- Opening Delimiter -

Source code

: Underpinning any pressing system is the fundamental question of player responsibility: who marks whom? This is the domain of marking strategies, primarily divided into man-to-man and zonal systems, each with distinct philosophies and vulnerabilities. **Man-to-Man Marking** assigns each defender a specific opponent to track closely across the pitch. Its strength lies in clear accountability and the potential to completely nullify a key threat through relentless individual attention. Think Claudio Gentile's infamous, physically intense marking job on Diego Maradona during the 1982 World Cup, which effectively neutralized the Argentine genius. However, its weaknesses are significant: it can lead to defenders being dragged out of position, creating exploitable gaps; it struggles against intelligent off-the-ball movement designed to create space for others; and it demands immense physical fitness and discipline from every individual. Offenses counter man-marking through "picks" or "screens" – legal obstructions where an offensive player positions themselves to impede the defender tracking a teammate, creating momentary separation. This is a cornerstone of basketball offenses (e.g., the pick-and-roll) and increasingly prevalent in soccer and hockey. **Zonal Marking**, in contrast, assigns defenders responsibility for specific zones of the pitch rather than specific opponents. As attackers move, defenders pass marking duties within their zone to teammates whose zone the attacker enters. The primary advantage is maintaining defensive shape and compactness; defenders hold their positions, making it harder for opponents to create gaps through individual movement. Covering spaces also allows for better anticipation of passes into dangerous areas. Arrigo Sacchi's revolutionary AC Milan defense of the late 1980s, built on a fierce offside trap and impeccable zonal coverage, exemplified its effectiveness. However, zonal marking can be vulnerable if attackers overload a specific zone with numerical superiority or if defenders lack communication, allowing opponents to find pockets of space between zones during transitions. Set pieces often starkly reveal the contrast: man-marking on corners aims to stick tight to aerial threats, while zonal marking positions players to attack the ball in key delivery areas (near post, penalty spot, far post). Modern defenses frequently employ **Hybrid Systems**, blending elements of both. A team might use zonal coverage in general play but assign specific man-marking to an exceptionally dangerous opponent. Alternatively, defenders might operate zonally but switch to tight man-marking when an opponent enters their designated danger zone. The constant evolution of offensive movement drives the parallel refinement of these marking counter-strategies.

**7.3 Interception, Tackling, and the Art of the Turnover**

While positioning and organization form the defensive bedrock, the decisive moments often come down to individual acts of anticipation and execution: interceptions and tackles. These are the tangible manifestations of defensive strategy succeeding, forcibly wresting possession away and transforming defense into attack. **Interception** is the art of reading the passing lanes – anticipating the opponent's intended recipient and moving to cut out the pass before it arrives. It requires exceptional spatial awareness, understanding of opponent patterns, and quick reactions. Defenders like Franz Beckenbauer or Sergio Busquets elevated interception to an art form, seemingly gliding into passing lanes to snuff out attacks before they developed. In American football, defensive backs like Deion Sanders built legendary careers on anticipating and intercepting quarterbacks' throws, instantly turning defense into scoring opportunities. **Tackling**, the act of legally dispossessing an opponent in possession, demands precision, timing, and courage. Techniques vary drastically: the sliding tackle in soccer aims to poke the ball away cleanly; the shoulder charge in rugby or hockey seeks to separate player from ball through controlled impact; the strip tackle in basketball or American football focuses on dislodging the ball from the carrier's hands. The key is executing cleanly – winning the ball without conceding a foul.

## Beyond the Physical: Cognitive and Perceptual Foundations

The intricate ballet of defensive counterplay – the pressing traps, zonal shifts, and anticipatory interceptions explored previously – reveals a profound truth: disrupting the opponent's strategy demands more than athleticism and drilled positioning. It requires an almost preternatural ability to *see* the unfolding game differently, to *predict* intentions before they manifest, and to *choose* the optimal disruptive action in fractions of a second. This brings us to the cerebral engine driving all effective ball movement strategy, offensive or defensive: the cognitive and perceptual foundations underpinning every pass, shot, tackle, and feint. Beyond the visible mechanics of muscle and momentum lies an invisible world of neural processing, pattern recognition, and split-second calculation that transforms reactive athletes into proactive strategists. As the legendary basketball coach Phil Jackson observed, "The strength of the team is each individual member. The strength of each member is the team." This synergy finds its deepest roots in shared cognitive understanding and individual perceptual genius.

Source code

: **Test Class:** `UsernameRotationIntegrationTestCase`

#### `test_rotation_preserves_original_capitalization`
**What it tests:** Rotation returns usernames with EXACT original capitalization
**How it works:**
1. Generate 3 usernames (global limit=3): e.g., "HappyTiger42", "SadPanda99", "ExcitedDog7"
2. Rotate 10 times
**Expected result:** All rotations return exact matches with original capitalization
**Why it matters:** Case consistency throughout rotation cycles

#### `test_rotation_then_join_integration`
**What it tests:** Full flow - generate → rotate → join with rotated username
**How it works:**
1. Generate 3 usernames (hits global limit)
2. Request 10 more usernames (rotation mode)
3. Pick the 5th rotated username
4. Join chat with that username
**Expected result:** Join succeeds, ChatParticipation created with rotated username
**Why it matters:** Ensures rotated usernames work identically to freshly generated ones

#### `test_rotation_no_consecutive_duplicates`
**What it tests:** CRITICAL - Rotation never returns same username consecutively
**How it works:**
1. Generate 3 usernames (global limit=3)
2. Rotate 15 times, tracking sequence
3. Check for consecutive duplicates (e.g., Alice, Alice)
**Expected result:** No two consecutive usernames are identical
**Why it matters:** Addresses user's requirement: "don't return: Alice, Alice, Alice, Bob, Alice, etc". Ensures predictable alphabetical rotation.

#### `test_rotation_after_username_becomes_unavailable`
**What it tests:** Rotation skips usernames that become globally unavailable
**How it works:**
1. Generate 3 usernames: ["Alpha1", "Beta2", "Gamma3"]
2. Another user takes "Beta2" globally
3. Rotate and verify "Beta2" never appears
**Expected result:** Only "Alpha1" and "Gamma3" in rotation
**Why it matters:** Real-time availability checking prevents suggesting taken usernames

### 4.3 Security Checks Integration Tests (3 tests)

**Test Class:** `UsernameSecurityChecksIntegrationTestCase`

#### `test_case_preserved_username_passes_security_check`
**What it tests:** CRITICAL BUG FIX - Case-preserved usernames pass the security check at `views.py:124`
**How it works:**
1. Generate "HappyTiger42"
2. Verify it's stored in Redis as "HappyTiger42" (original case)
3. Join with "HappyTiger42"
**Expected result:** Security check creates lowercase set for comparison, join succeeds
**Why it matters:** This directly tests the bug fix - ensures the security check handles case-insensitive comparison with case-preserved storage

- Closing Delimiter -

# Task description:
Search the preceding listing for the word "Expected" and pull out every line that holds it.

# Exercise output:
**Expected result:** All rotations return exact matches with original capitalization
**Expected result:** Join succeeds, ChatParticipation created with rotated username
**Expected result:** No two consecutive usernames are identical
**Expected result:** Only "Alpha1" and "Gamma3" in rotation
**Expected result:** Security check creates lowercase set for comparison, join succeeds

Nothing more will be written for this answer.